L’inceste, le 1er jour du reste de ma vie.
De toute façon il ne s’est rien passé, l’enfant est Mort.
L’enfant est mort, l’homme a 43 ans aujourd’hui.
Depuis que l’enfant est mort, il vit en dehors de sa vie.
Un survivant parmi les vivants, un dissocié parmi les associés.

Attaqué, creusé, arraché et puis émietté par une sœur perverse narcissique âgée de 17 ans à l’époque.
Moi, j’avais 6, 7 et 8 ans.
3 ans….; 3 années de calvaires, d’humiliations, de soumissions et de manipulations.
Il a fallu s’adapter, se dissocier, se perdre dans les méandres de ta jouissance corporelle.
Moi, l’enfant, sans corpus et outils pour comprendre ce qu’il m’arrivait.
Tu m’as culpabilisé, tu m’as reproché de ne pas pouvoir te satisfaire, car mon sexe était trop petit. Je me souviens.
Tu ne pouvais pas me faire de fellation et je ne pouvais pas te pénétrer.
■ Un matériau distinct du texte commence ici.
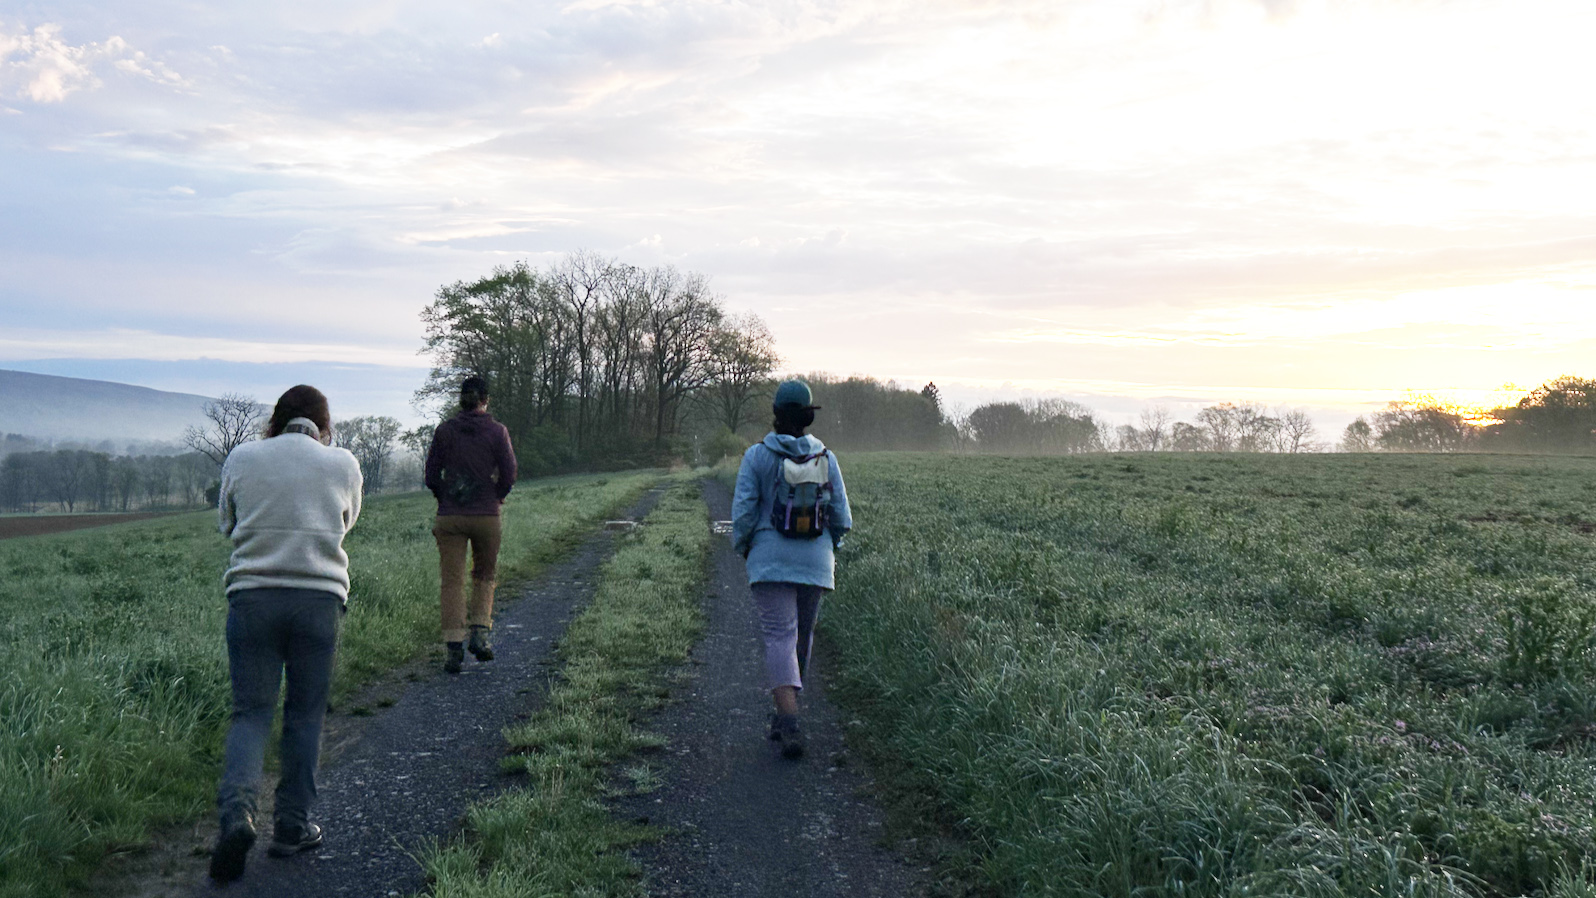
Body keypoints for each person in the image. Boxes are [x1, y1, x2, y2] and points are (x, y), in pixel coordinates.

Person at [211, 385, 362, 883]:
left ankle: (237, 814)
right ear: (324, 425)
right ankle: (292, 828)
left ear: (275, 420)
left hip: (252, 600)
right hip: (318, 603)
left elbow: (225, 524)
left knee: (250, 713)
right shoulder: (343, 464)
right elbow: (346, 524)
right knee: (304, 716)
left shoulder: (243, 457)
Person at [731, 379, 852, 759]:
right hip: (816, 563)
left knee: (779, 636)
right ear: (807, 418)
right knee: (802, 638)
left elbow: (744, 513)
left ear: (776, 416)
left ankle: (789, 719)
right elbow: (841, 517)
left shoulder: (756, 456)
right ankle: (787, 711)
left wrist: (746, 547)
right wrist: (829, 547)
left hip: (770, 561)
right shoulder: (826, 458)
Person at [424, 375, 517, 674]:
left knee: (452, 581)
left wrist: (445, 498)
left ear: (460, 400)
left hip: (450, 516)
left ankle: (453, 647)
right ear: (486, 400)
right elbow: (509, 473)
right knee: (484, 575)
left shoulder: (444, 432)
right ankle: (479, 634)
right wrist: (496, 497)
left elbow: (430, 476)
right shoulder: (497, 432)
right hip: (486, 516)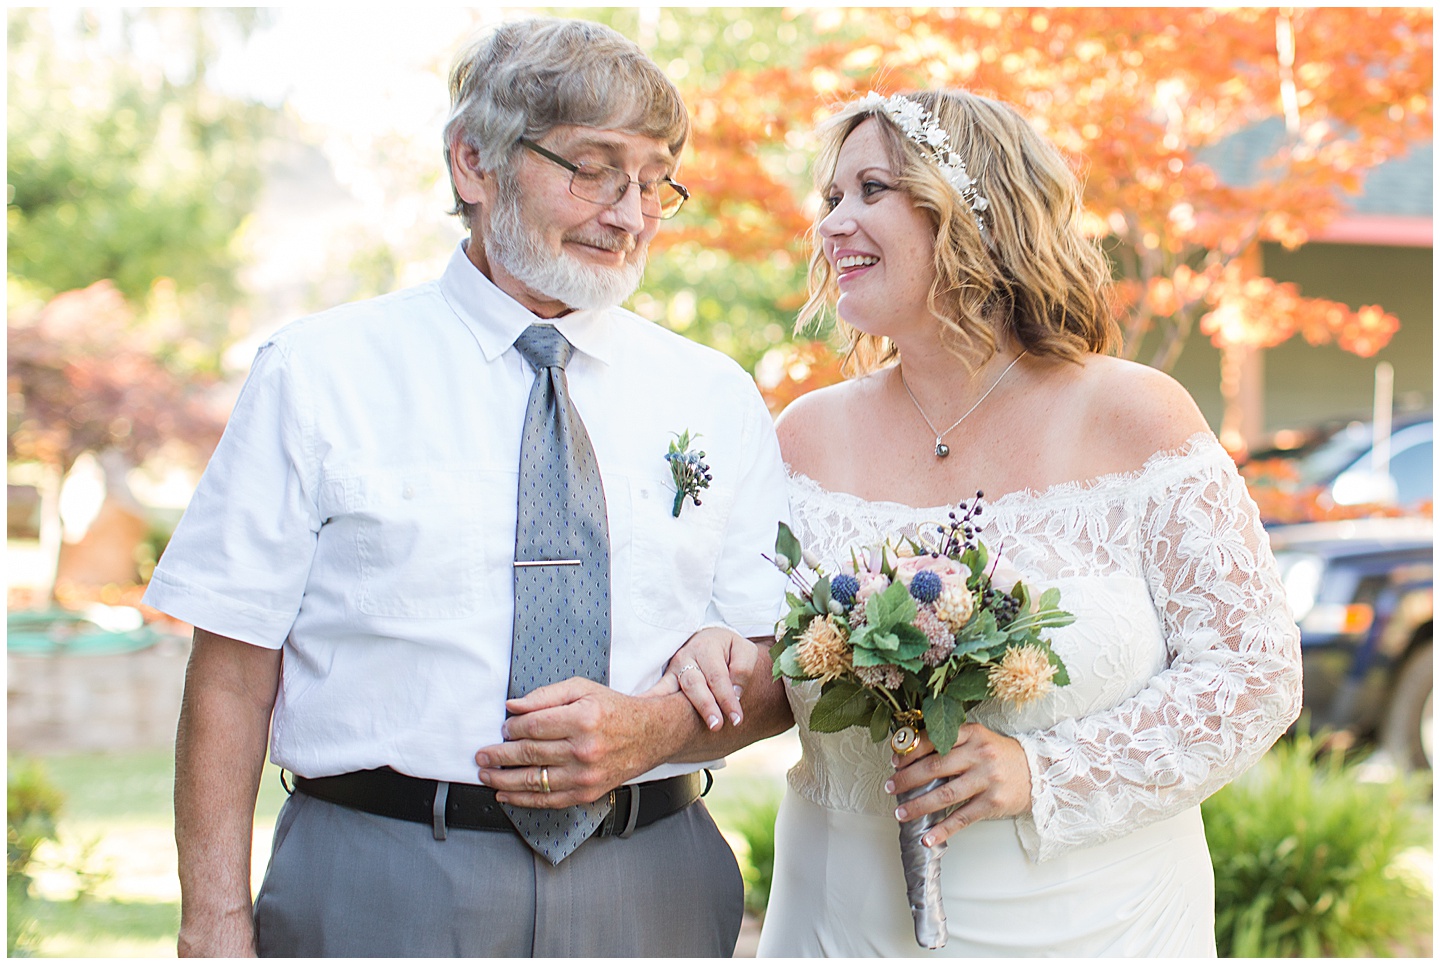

Cela te mettait en colère, et moi je te priait d’attendre, car lorsque je saurai Grand, à ce moment-là ; je pourrai te satisfaire.
Donc, en attendant, comme tu me disais, occupe-toi de moi, Viens ici, dépêche-toi !
Tu as toute utiliser de moi, mon corps, sur lequel tu te frottais, ma bouche avec laquelle tu jouissais.
L’oubli et le secret dans lesquels tu m’as plongé, m’ont renforcé et condamné à la solitude, à l’irrationnel.
Ta maladie et ton besoin d’effracter, de percer, de déchirer, m’a englouti et associé à un piège dont il était impossible pour moi de m’extraire.

La réactualisation, la répétition, la reviviscence du traumatisme, jusque là vécu comme honteusement caché et tu, ou encore inaccessible par la mémoire, peut être aujourd’hui, pour moi, l’amorce ou l’occasion d’un travail permettant de sortir de la paralysie totale.

Mais voilà, aujourd’hui, je me donne la force de la regarder et de la montrer ; mon histoire, ton histoire… Notre Histoire.
Cette déchirure comme un arrachement de la peau humaine et de la chair, cette histoire de destruction de l’Être, cette pourriture de l’Âme, que tu as semé à l’intérieur de moi.
Aujourd’hui je la raconte, je me la raconte, comme si la vérité était beaucoup trop belle pour pouvoir la supporter.
Mais aujourd’hui, je sais.
Je suis parvenu à atteindre ce calme qui me permet de m’affirmer respectueusement avec moi-même et surtout avec tes semblables ; Les Femmes.
Le jour où je me suis aimé pour de vrai, mon cœur voulait rétablir la vérité, ma raison, mon gardien tant aimé, à l’intérieur de moi, ne s’en empêchait, et alors, j’ai pu me délivrer.
Aujourd’hui je sais, que ça s’appelle AIMER.